Том 6. Лорд Эмсворт и другие
Шрифт:
И это бы сразило несчастного графа, который именно и не хотел, чтобы им управляли подходящие люди.
— Кларенс такой беспомощный, за ним надо присматривать. Как мило, что Глория это вспомнила. Прелестная девушка!
— А? — снова сказал сэр Грегори с прежней сдержанностью.
— Такая спортивная, такая цельная. Я просто восхищаюсь. Как эти теннисные соревнования?
Сэр Грегори молчал. Он смотрел на пончик, тяжело вздыхая. Проследив за его взглядом, леди Констанс обратилась в удивленную хозяйку.
— Вы ничего не едите! Вам не нравятся
— Нравятся, — глубоким, дрожащим голосом сказал он. — Глория не разрешает.
— Глория? Не понимаю!..
Как спартанский мальчик с лисой, сэр Грегори скрывал свою боль от мира, опасаясь насмешек. Изнурять себя в угоду женской прихоти и впрямь смешно. Но сейчас он больше не мог — он просто бы лопнул, если бы не доверился доброму другу.

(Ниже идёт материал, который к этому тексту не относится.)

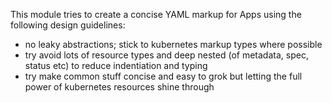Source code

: This module tries to create a concise YAML markup for Apps using the following design guidelines:

* no leaky abstractions; stick to kubernetes markup types where possible
* try avoid lots of resource types and deep nested (of metadata, spec, status etc) to reduce indentiation and typing
* try make common stuff concise and easy to grok but letting the full power of kubernetes resources shine through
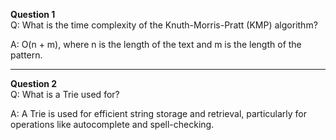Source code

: 

**Question 1**  
 Q: What is the time complexity of the Knuth-Morris-Pratt (KMP) algorithm?

A: O(n \+ m), where n is the length of the text and m is the length of the pattern.

---

**Question 2**  
 Q: What is a Trie used for?

A: A Trie is used for efficient string storage and retrieval, particularly for operations like autocomplete and spell-checking.

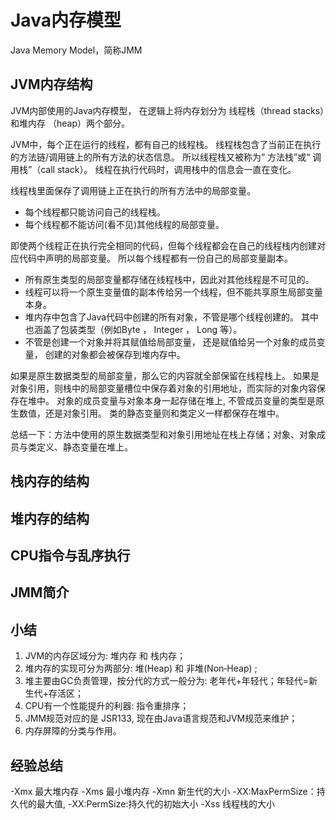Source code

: # Java内存模型

Java Memory Model，简称JMM

## JVM内存结构

JVM内部使用的Java内存模型， 在逻辑上将内存划分为 线程栈（thread stacks）和堆内存 （heap）两个部分。

JVM中，每个正在运行的线程，都有自己的线程栈。 线程栈包含了当前正在执行的方法链/调用链上的所有方法的状态信息。
所以线程栈又被称为“ 方法栈”或“ 调用栈”（call stack）。 线程在执行代码时，调用栈中的信息会一直在变化。

线程栈里面保存了调用链上正在执行的所有方法中的局部变量。
- 每个线程都只能访问自己的线程栈。
- 每个线程都不能访问(看不见)其他线程的局部变量。

即使两个线程正在执行完全相同的代码，但每个线程都会在自己的线程栈内创建对应代码中声明的局部变量。 所以每个线程都有一份自己的局部变量副本。

- 所有原生类型的局部变量都存储在线程栈中，因此对其他线程是不可见的。
- 线程可以将一个原生变量值的副本传给另一个线程，但不能共享原生局部变量本身。
- 堆内存中包含了Java代码中创建的所有对象，不管是哪个线程创建的。 其中也涵盖了包装类型（例如Byte ， Integer ， Long 等）。
- 不管是创建一个对象并将其赋值给局部变量， 还是赋值给另一个对象的成员变量， 创建的对象都会被保存到堆内存中。

如果是原生数据类型的局部变量，那么它的内容就全部保留在线程栈上。
如果是对象引用，则栈中的局部变量槽位中保存着对象的引用地址，而实际的对象内容保存在堆中。
对象的成员变量与对象本身一起存储在堆上, 不管成员变量的类型是原生数值，还是对象引用。
类的静态变量则和类定义一样都保存在堆中。

总结一下：方法中使用的原生数据类型和对象引用地址在栈上存储；对象、对象成员与类定义、静态变量在堆上。

## 栈内存的结构

## 堆内存的结构

## CPU指令与乱序执行

## JMM简介

## 小结

1. JVM的内存区域分为: 堆内存 和 栈内存；
2. 堆内存的实现可分为两部分: 堆(Heap) 和 非堆(Non‐Heap) ;
3. 堆主要由GC负责管理，按分代的方式一般分为: 老年代+年轻代；年轻代=新生代+存活区；
4. CPU有一个性能提升的利器: 指令重排序；
5. JMM规范对应的是 JSR133, 现在由Java语言规范和JVM规范来维护；
6. 内存屏障的分类与作用。

## 经验总结

-Xmx 最大堆内存
-Xms 最小堆内存
-Xmn 新生代的大小
-XX:MaxPermSize：持久代的最大值, -XX:PermSize:持久代的初始大小
-Xss 线程栈的大小

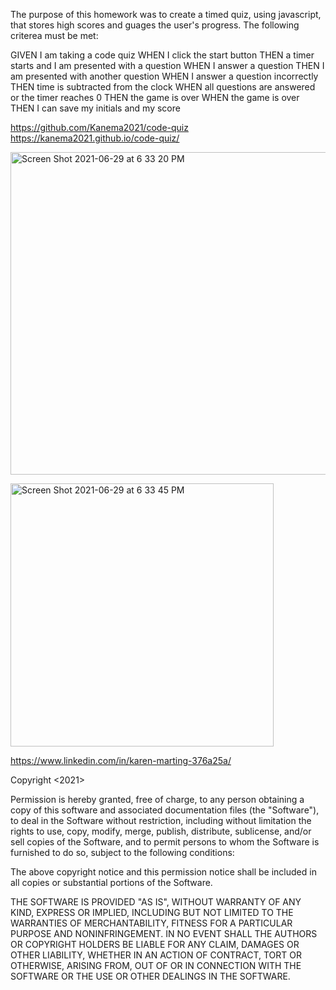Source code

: 



The purpose of this homework was to create a timed quiz, using javascript, that stores high scores and guages the user's progress. The following criterea must be met:

GIVEN I am taking a code quiz
WHEN I click the start button
THEN a timer starts and I am presented with a question
WHEN I answer a question
THEN I am presented with another question
WHEN I answer a question incorrectly
THEN time is subtracted from the clock
WHEN all questions are answered or the timer reaches 0
THEN the game is over
WHEN the game is over
THEN I can save my initials and my score

https://github.com/Kanema2021/code-quiz
https://kanema2021.github.io/code-quiz/

[
<img width="516" alt="Screen Shot 2021-06-29 at 6 33 20 PM" src="https://user-images.githubusercontent.com/82725636/123904129-d0cbcf80-d924-11eb-935e-6dd92d9faea3.png">
](url)

<img width="421" alt="Screen Shot 2021-06-29 at 6 33 45 PM" src="https://user-images.githubusercontent.com/82725636/123904184-eb05ad80-d924-11eb-837c-ebdb1a79a29d.png">

https://www.linkedin.com/in/karen-marting-376a25a/

Copyright <2021> <kanema2021>

Permission is hereby granted, free of charge, to any person obtaining a copy of this software and associated documentation files (the "Software"), to deal in the Software without restriction, including without limitation the rights to use, copy, modify, merge, publish, distribute, sublicense, and/or sell copies of the Software, and to permit persons to whom the Software is furnished to do so, subject to the following conditions:

The above copyright notice and this permission notice shall be included in all copies or substantial portions of the Software.

THE SOFTWARE IS PROVIDED "AS IS", WITHOUT WARRANTY OF ANY KIND, EXPRESS OR IMPLIED, INCLUDING BUT NOT LIMITED TO THE WARRANTIES OF MERCHANTABILITY, FITNESS FOR A PARTICULAR PURPOSE AND NONINFRINGEMENT. IN NO EVENT SHALL THE AUTHORS OR COPYRIGHT HOLDERS BE LIABLE FOR ANY CLAIM, DAMAGES OR OTHER LIABILITY, WHETHER IN AN ACTION OF CONTRACT, TORT OR OTHERWISE, ARISING FROM, OUT OF OR IN CONNECTION WITH THE SOFTWARE OR THE USE OR OTHER DEALINGS IN THE SOFTWARE.
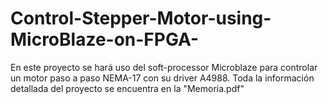 # Control-Stepper-Motor-using-MicroBlaze-on-FPGA-
En este proyecto se hará uso del soft-processor Microblaze para controlar un motor paso a paso NEMA-17 con su driver A4988.
Toda la información detallada del proyecto se encuentra en la "Memoria.pdf"
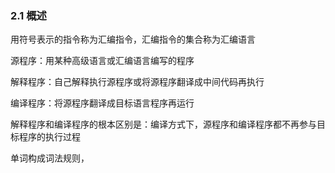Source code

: ### 2.1 概述
用符号表示的指令称为汇编指令，汇编指令的集合称为汇编语言

源程序：用某种高级语言或汇编语言编写的程序

解释程序：自己解释执行源程序或将源程序翻译成中间代码再执行

编译程序：将源程序翻译成目标语言程序再运行

解释程序和编译程序的根本区别是：编译方式下，源程序和编译程序都不再参与目标程序的执行过程

单词构成词法规则，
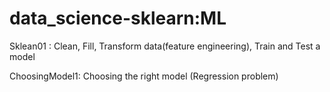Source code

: # data_science-sklearn:ML

Sklean01 : Clean, Fill, Transform data(feature engineering), Train and Test a model

ChoosingModel1: Choosing the right model (Regression problem)
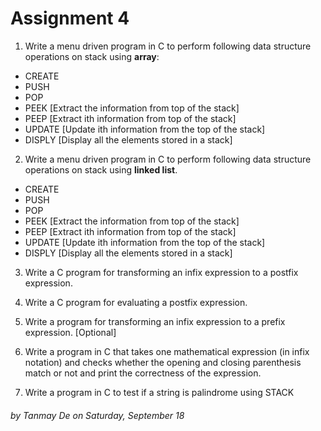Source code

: # Assignment 4

1. Write a menu driven program in C to perform following data structure operations on stack 
using **array**:   
- CREATE 
- PUSH
- POP
- PEEK [Extract the information from top of the stack]
- PEEP [Extract ith information from top of the stack]
- UPDATE [Update ith information from the top of the stack]
- DISPLY [Display all the elements stored in a stack]

2. Write a menu driven program in C to perform following data structure operations on stack 
using **linked list**. 
- CREATE 
- PUSH
- POP
- PEEK [Extract the information from top of the stack]
- PEEP [Extract ith information from top of the stack]
- UPDATE [Update ith information from the top of the stack]
- DISPLY [Display all the elements stored in a stack]

3. Write a C program for transforming an infix expression to a postfix expression.  

4. Write a C program for evaluating a postfix expression.  

5. Write a program for transforming an infix expression to a prefix expression. [Optional]  

6. Write a program in C that takes one mathematical expression (in infix notation) and checks 
whether the opening and closing parenthesis match or not and print the correctness of the 
expression.

7. Write a program in C to test if a string is palindrome using STACK  

###### by Tanmay De on Saturday, September 18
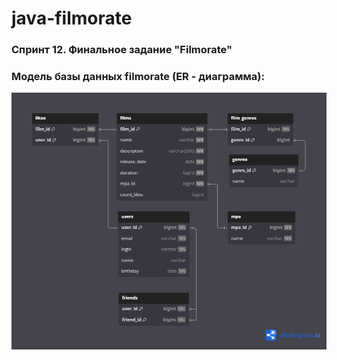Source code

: # java-filmorate
### Спринт 12. Финальное задание "Filmorate"

### Модель базы данных filmorate (ER - диаграмма):

![](dbdiagram.png)



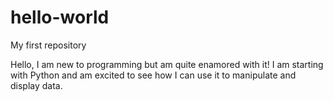 # hello-world
My first repository

Hello, I am new to programming but am quite enamored with it!  I am starting with Python and am excited to see how I can use it to manipulate and display data. 
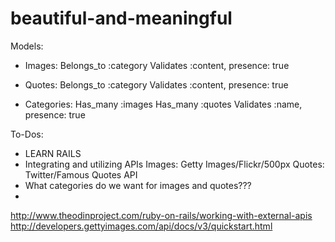 # beautiful-and-meaningful

Models: 
-	Images:
  Belongs_to :category
  Validates :content, presence: true

-	Quotes:
  Belongs_to :category
  Validates :content, presence: true

-	Categories:
  Has_many :images
  Has_many :quotes
  Validates :name, presence: true

To-Dos:
-	LEARN RAILS
-	Integrating and utilizing APIs
  Images: Getty Images/Flickr/500px
  Quotes: Twitter/Famous Quotes API
-	What categories do we want for images and quotes???
-	

http://www.theodinproject.com/ruby-on-rails/working-with-external-apis
http://developers.gettyimages.com/api/docs/v3/quickstart.html
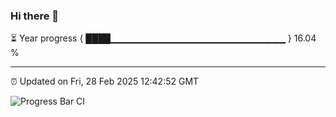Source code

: ### Hi there 👋

⏳ Year progress { ████▁▁▁▁▁▁▁▁▁▁▁▁▁▁▁▁▁▁▁▁▁▁▁▁▁▁ } 16.04 %

---

⏰ Updated on Fri, 28 Feb 2025 12:42:52 GMT

![Progress Bar CI](https://github.com/ZhaoGui/ZhaoGui/workflows/Progress%20Bar%20CI/badge.svg)
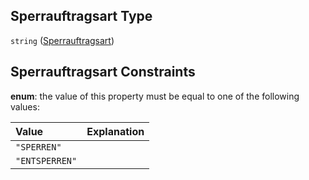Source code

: ## Sperrauftragsart Type

`string` ([Sperrauftragsart](sperrauftragsart.md))

## Sperrauftragsart Constraints

**enum**: the value of this property must be equal to one of the following values:

| Value          | Explanation |
| :------------- | :---------- |
| `"SPERREN"`    |             |
| `"ENTSPERREN"` |             |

— Глория, — сказал он, — считает, что я толстый. Если я не похудею, она расторгнет помолвку. Она говорит, что не будет стоять у алтаря с таким… ну, в общем, с полным человеком. Вы же знаете этих спортивных девушек! Им подавай тренированных. Очень глупо. Я ей говорю: «Да что вы, я же не спортсмен!» — и все впустую. Пока я похож на воздушный шар — это ее слова, — она за меня не выйдет. Посмеяться она любит, но всему есть предел. Так и сказала.
— О, Господи!
Изливать душу приятно. Сэру Грегори стало легче. Хозяйка в ужасе смотрела на него, как бы приговаривая: «Ах!» или «О!», и на него снизошла та легкость речи, которая так помогла Отелло в похожей ситуации.
— Ни масла, — продолжал он, — ни сахара, ни хлеба, ни супа, ни соуса, ни спиртного, что там — картошку есть нельзя. Это не все. Она составила список ужасных упражнений. Утром — быстро встать. Глубоко вздохнуть. Коснуться ножных пальцев. Легкий завтрак. Прогулка. Легкий полдник. Опять прогулка — сейчас я ее и совершаю, ногу натер… Зачем вас утомлять? — спохватился сэр Грегори, собрав все свое мужество. — Да, я в аду, что поделаешь… Нет, нет, вторую чашку нельзя!
Тяжело поднявшись, он заковылял по террасе, вспоминая о новой свинье. Какая ирония судьбы! — думал он; ему надо худеть, ей — толстеть. Почему у свиней — один закон, у людей — другой?
Так шел он и размышлял, радуясь тому, что теперь идти не в гору, а под гору, когда услышал властный, звонкий оклик, и, обернувшись, увидел Галли Трипвуда.
Галли был серьезен и суров.
— Минутку, Парслоу! — сказал он.
Сэр Грегори выпрямился во все свои шесть футов с лишним. Даже в буйные дни прошлого он не любил Галли Трипвуда, а более поздний опыт никак не способствовал прекрасной дружбе.
— Мне не о чем с вами говорить, — ответил он. Из монокля вырвалось пламя.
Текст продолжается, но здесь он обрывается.